Was ist nun geplant?
Für das Gebiet Unteres Ried/Langenlöchle besteht seit vielen Jahren ein Flächennutzungsplan, der diesen Bereich als geplante gewerbliche Baufläche (G) ausweist. Bisher existiert nur für einen Teil dieser Fläche ein detaillierter Bebauungsplan. Die Gemeinde Althengstett hatte seinerzeit weise entschieden, die heute weitgehend belegte Fläche als Gewerbegebiet und nicht als Industriegebiet auszuweisen.
Es soll nun innerhalb des bestehenden Flächennutzungsplanes für die noch übrige Fläche ebenfalls ein Bebauungsplan aufgestellt werden. Dabei geht es um das nördlich am bisherigen Bebauungsgebiet angrenzende, in den Wald hinein gehende Teilstück. Dies ist zunächst überhaupt nicht zu beanstanden, weil die Endscheidung, dort Gewerbe anzusiedeln bereits vor vielen Jahren gefallen ist.
Ein großer Teil der nun hinzu kommenden Fläche soll aber zum Industriegebiet erklärt werden. Die von der Gemeindeverwaltung zuerst vorgetragene Begründung, man wolle damit der sich ansiedelnden Firma Intier den Dreischichtbetrieb ermöglichen, ist nicht schlüssig.
Unsere Rückfragen beim Landratsamt ergaben, dass für einen Dreischichtbetrieb die Festsetzung als Industriegebiet nicht erforderlich ist. Im Übrigen haben wir auch bereits Betriebe, die im Gewerbegebiet seit Jahren ohne Probleme dreischichtig arbeiten können.

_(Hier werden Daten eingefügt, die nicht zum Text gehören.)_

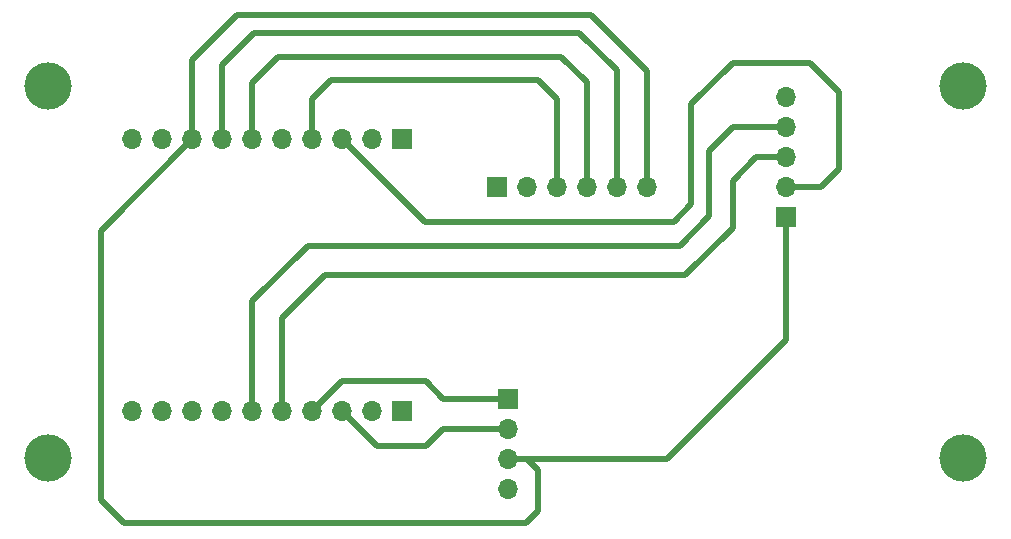
<source format=gbr>
%TF.GenerationSoftware,KiCad,Pcbnew,(5.1.6)-1*%
%TF.CreationDate,2021-07-17T16:45:05+03:00*%
%TF.ProjectId,gotek_ctrl,676f7465-6b5f-4637-9472-6c2e6b696361,rev?*%
%TF.SameCoordinates,Original*%
%TF.FileFunction,Copper,L1,Top*%
%TF.FilePolarity,Positive*%
%FSLAX46Y46*%
G04 Gerber Fmt 4.6, Leading zero omitted, Abs format (unit mm)*
G04 Created by KiCad (PCBNEW (5.1.6)-1) date 2021-07-17 16:45:05*
%MOMM*%
%LPD*%
G01*
G04 APERTURE LIST*
%TA.AperFunction,WasherPad*%
%ADD10C,4.000000*%
%TD*%
%TA.AperFunction,ComponentPad*%
%ADD11O,1.700000X1.700000*%
%TD*%
%TA.AperFunction,ComponentPad*%
%ADD12R,1.700000X1.700000*%
%TD*%
%TA.AperFunction,Conductor*%
%ADD13C,0.500000*%
%TD*%
G04 APERTURE END LIST*
D10*
%TO.P,HoleSW,*%
%TO.N,*%
X118000000Y-90000000D03*
%TD*%
%TO.P,HoleSE,*%
%TO.N,*%
X195500000Y-90000000D03*
%TD*%
%TO.P,HoleNE,*%
%TO.N,*%
X195500000Y-58500000D03*
%TD*%
%TO.P,HoleNW,*%
%TO.N,*%
X118000000Y-58500000D03*
%TD*%
D11*
%TO.P,,3V3*%
%TO.N,N/C*%
X168700000Y-67000000D03*
%TO.P,,CS*%
X166160000Y-67000000D03*
%TO.P,,MOSI*%
X163620000Y-67000000D03*
%TO.P,,CLK*%
X161080000Y-67000000D03*
%TO.P,,MISO*%
X158540000Y-67000000D03*
D12*
%TO.P,,GND*%
X156000000Y-67000000D03*
%TD*%
D11*
%TO.P,,GND*%
%TO.N,N/C*%
X180500000Y-59420000D03*
%TO.P,,S1*%
X180500000Y-61960000D03*
%TO.P,,S2*%
X180500000Y-64500000D03*
%TO.P,,KEY*%
X180500000Y-67040000D03*
D12*
%TO.P,,VCC*%
X180500000Y-69580000D03*
%TD*%
%TO.P,right side,TX*%
%TO.N,N/C*%
X148000000Y-86000000D03*
D11*
%TO.P,right side,RX*%
X145460000Y-86000000D03*
%TO.P,right side,22*%
X142920000Y-86000000D03*
%TO.P,right side,21*%
X140380000Y-86000000D03*
%TO.P,right side,17*%
X137840000Y-86000000D03*
%TO.P,right side,16*%
X135300000Y-86000000D03*
%TO.P,right side,GND*%
X132760000Y-86000000D03*
%TO.P,right side,VCC*%
X130220000Y-86000000D03*
%TO.P,right side,TD0*%
X127680000Y-86000000D03*
%TO.P,right side,SD0*%
X125140000Y-86000000D03*
%TD*%
%TO.P,left side,SD3*%
%TO.N,N/C*%
X125140000Y-63000000D03*
%TO.P,left side,TCK*%
X127680000Y-63000000D03*
%TO.P,left side,3V3*%
X130220000Y-63000000D03*
%TO.P,left side,5*%
X132760000Y-63000000D03*
%TO.P,left side,23*%
X135300000Y-63000000D03*
%TO.P,left side,19*%
X137840000Y-63000000D03*
%TO.P,left side,18*%
X140380000Y-63000000D03*
%TO.P,left side,26*%
X142920000Y-63000000D03*
%TO.P,left side,SVP*%
X145460000Y-63000000D03*
D12*
%TO.P,left side,RST*%
X148000000Y-63000000D03*
%TD*%
%TO.P,OLED_128x32,SDA*%
%TO.N,N/C*%
X157000000Y-85000000D03*
D11*
%TO.P,OLED_128x32,SCL*%
X157000000Y-87540000D03*
%TO.P,OLED_128x32,VCC*%
X157000000Y-90080000D03*
%TO.P,OLED_128x32,GND*%
X157000000Y-92620000D03*
%TD*%
D13*
%TO.N,*%
X130220000Y-63000000D02*
X122500000Y-70720000D01*
X122500000Y-70720000D02*
X122500000Y-93500000D01*
X122500000Y-93500000D02*
X124500000Y-95500000D01*
X124500000Y-95500000D02*
X158500000Y-95500000D01*
X158500000Y-95500000D02*
X159500000Y-94500000D01*
X159500000Y-94500000D02*
X159500000Y-91000000D01*
X158580000Y-90080000D02*
X157000000Y-90080000D01*
X159500000Y-91000000D02*
X158580000Y-90080000D01*
X157000000Y-85000000D02*
X151500000Y-85000000D01*
X151500000Y-85000000D02*
X150000000Y-83500000D01*
X142880000Y-83500000D02*
X140380000Y-86000000D01*
X150000000Y-83500000D02*
X142880000Y-83500000D01*
X157000000Y-87540000D02*
X151460000Y-87540000D01*
X151460000Y-87540000D02*
X150000000Y-89000000D01*
X145920000Y-89000000D02*
X142920000Y-86000000D01*
X150000000Y-89000000D02*
X145920000Y-89000000D01*
X130220000Y-56280000D02*
X130220000Y-63000000D01*
X164000000Y-52500000D02*
X134000000Y-52500000D01*
X168700000Y-67000000D02*
X168700000Y-57200000D01*
X134000000Y-52500000D02*
X130220000Y-56280000D01*
X168700000Y-57200000D02*
X164000000Y-52500000D01*
X166160000Y-67000000D02*
X166160000Y-57160000D01*
X166160000Y-57160000D02*
X163000000Y-54000000D01*
X163000000Y-54000000D02*
X135500000Y-54000000D01*
X132760000Y-56740000D02*
X132760000Y-63000000D01*
X135500000Y-54000000D02*
X132760000Y-56740000D01*
X163620000Y-67000000D02*
X163620000Y-58120000D01*
X163620000Y-58120000D02*
X161500000Y-56000000D01*
X161500000Y-56000000D02*
X137500000Y-56000000D01*
X135300000Y-58200000D02*
X135300000Y-63000000D01*
X137500000Y-56000000D02*
X135300000Y-58200000D01*
X161080000Y-67000000D02*
X161080000Y-59580000D01*
X161080000Y-59580000D02*
X159500000Y-58000000D01*
X159500000Y-58000000D02*
X142000000Y-58000000D01*
X140380000Y-59620000D02*
X140380000Y-63000000D01*
X142000000Y-58000000D02*
X140380000Y-59620000D01*
X176000000Y-56500000D02*
X182500000Y-56500000D01*
X182500000Y-56500000D02*
X185000000Y-59000000D01*
X142920000Y-63000000D02*
X149920000Y-70000000D01*
X171000000Y-70000000D02*
X172500000Y-68500000D01*
X172500000Y-68500000D02*
X172500000Y-60000000D01*
X149920000Y-70000000D02*
X171000000Y-70000000D01*
X172500000Y-60000000D02*
X176000000Y-56500000D01*
X185000000Y-59000000D02*
X185000000Y-65500000D01*
X183460000Y-67040000D02*
X180500000Y-67040000D01*
X185000000Y-65500000D02*
X183460000Y-67040000D01*
X157000000Y-90080000D02*
X170420000Y-90080000D01*
X180500000Y-80000000D02*
X180500000Y-69580000D01*
X170420000Y-90080000D02*
X180500000Y-80000000D01*
X135300000Y-76700000D02*
X135300000Y-86000000D01*
X140000000Y-72000000D02*
X135300000Y-76700000D01*
X176040000Y-61960000D02*
X174000000Y-64000000D01*
X174000000Y-69500000D02*
X171500000Y-72000000D01*
X171500000Y-72000000D02*
X140000000Y-72000000D01*
X174000000Y-64000000D02*
X174000000Y-69500000D01*
X180500000Y-61960000D02*
X176040000Y-61960000D01*
X180500000Y-64500000D02*
X178000000Y-64500000D01*
X178000000Y-64500000D02*
X176000000Y-66500000D01*
X176000000Y-66500000D02*
X176000000Y-70500000D01*
X176000000Y-70500000D02*
X172000000Y-74500000D01*
X172000000Y-74500000D02*
X141500000Y-74500000D01*
X137840000Y-78160000D02*
X137840000Y-86000000D01*
X141500000Y-74500000D02*
X137840000Y-78160000D01*
%TD*%
M02*

</source>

Auf Nachfrage hat Herr Bürgermeister Nonnenmann in der GR-Sitzung am 08.02.2006 daraufhin erstmals öffentlich erklärt, dass die Festsetzung als Industriegebiet eine Bedingung der Firma war. Es ginge dabei nicht allein darum, den Dreischichtbetrieb zu ermöglichen, es ginge auch um Emissionen. Dazu zähle auch Lärm, der zum Beispiel entstehen könnte, wenn im Sommer Hallentore geöffnet sind. Gekauft wurde das Grundstück von einer Immobilienleasinggesellschaft.

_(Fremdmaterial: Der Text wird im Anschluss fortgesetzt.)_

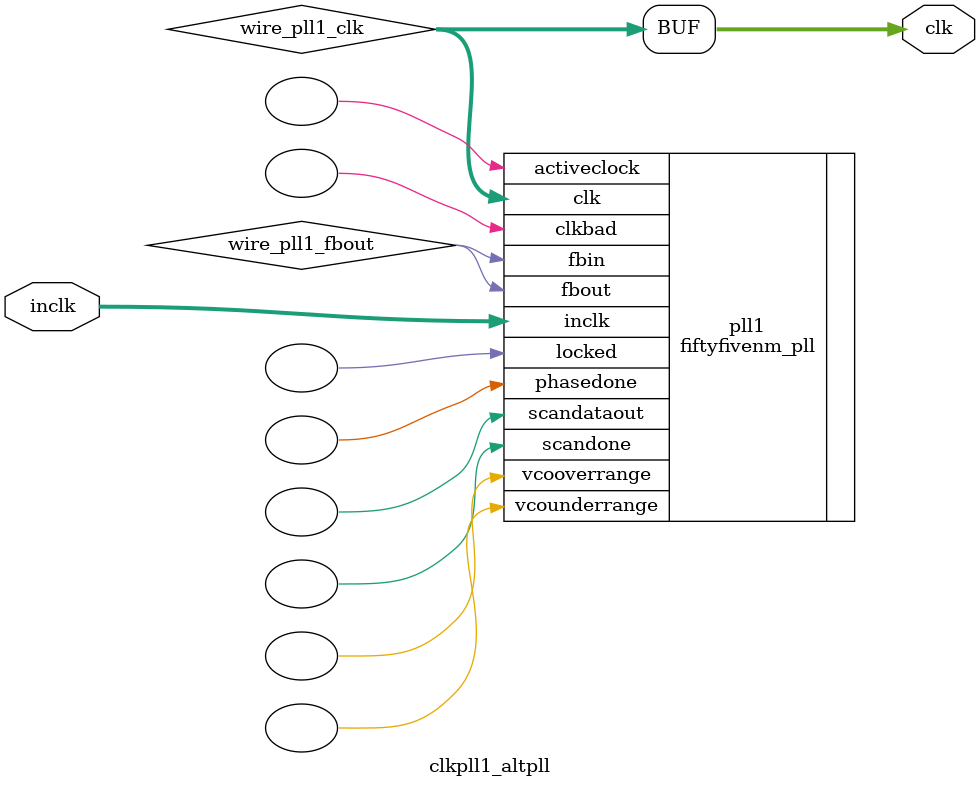
<source format=v>






//synthesis_resources = fiftyfivenm_pll 1 
//synopsys translate_off
`timescale 1 ps / 1 ps
//synopsys translate_on
module  clkpll1_altpll
	( 
	clk,
	inclk) /* synthesis synthesis_clearbox=1 */;
	output   [4:0]  clk;
	input   [1:0]  inclk;
`ifndef ALTERA_RESERVED_QIS
// synopsys translate_off
`endif
	tri0   [1:0]  inclk;
`ifndef ALTERA_RESERVED_QIS
// synopsys translate_on
`endif

	wire  [4:0]   wire_pll1_clk;
	wire  wire_pll1_fbout;

	fiftyfivenm_pll   pll1
	( 
	.activeclock(),
	.clk(wire_pll1_clk),
	.clkbad(),
	.fbin(wire_pll1_fbout),
	.fbout(wire_pll1_fbout),
	.inclk(inclk),
	.locked(),
	.phasedone(),
	.scandataout(),
	.scandone(),
	.vcooverrange(),
	.vcounderrange()
	`ifndef FORMAL_VERIFICATION
	// synopsys translate_off
	`endif
	,
	.areset(1'b0),
	.clkswitch(1'b0),
	.configupdate(1'b0),
	.pfdena(1'b1),
	.phasecounterselect({3{1'b0}}),
	.phasestep(1'b0),
	.phaseupdown(1'b0),
	.scanclk(1'b0),
	.scanclkena(1'b1),
	.scandata(1'b0)
	`ifndef FORMAL_VERIFICATION
	// synopsys translate_on
	`endif
	);
	defparam
		pll1.bandwidth_type = "auto",
		pll1.clk0_divide_by = 1,
		pll1.clk0_duty_cycle = 50,
		pll1.clk0_multiply_by = 2,
		pll1.clk0_phase_shift = "0",
		pll1.clk1_divide_by = 6,
		pll1.clk1_duty_cycle = 50,
		pll1.clk1_multiply_by = 13,
		pll1.clk1_phase_shift = "0",
		pll1.clk2_divide_by = 2,
		pll1.clk2_duty_cycle = 50,
		pll1.clk2_multiply_by = 1,
		pll1.clk2_phase_shift = "0",
		pll1.compensate_clock = "clk0",
		pll1.inclk0_input_frequency = 20000,
		pll1.operation_mode = "normal",
		pll1.pll_type = "auto",
		pll1.lpm_type = "fiftyfivenm_pll";
	assign
		clk = {wire_pll1_clk[4:0]};
endmodule //clkpll1_altpll
//VALID FILE

</source>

Nicht kalkulierbare Folgen
Wir gehen davon aus, dass sich die Emissionen der Fa. Intier, wie in den Vorberatungen versichert worden ist, in akzeptablen Grenzen halten werden. Wir können aber nicht nachvollziehen, warum es dann unbedingt ein Industriegebiet sein muss? Die geplante Produktion sollte auch in einem Gewerbegebiet möglich sein. Sollte diese Firma irgendwann einmal Althengstett verlassen (was wir uns nicht wünschen, aber in Zeiten der Globalisierung ja ein nicht ganz abwegiger Gedanke ist), dann bleibt das Gelände weiterhin ein Industriegebiet – mit dann völlig unbeeinflussbaren Konsequenzen, die nachfolgende Ansiedlungen mit sich bringen könnten.
Der Vorteil für die Immobilienleasingfirma, in deren Besitz das Grundstück ist, liegt dagegen auf der Hand: ein Industriegebiet ist sicher lukrativer am Markt unterzubringen, als ein Gewerbegebiet, von dem es viele gibt.
Wir sind der Auffassung, dass der jetzt vom Gemeinderat zu erstellende Bebauungsplan keine Industriefläche ausweisen soll. Dies ist für die aktuellen Ansiedlungen überhaupt nicht erforderlich und würde für Althengstett unkalkulierbare Risiken hinsichtlich der Emissionen, der Lebensqualität und dem Charakter der ländlichen Gemeinde Althengstett mit sich bringen.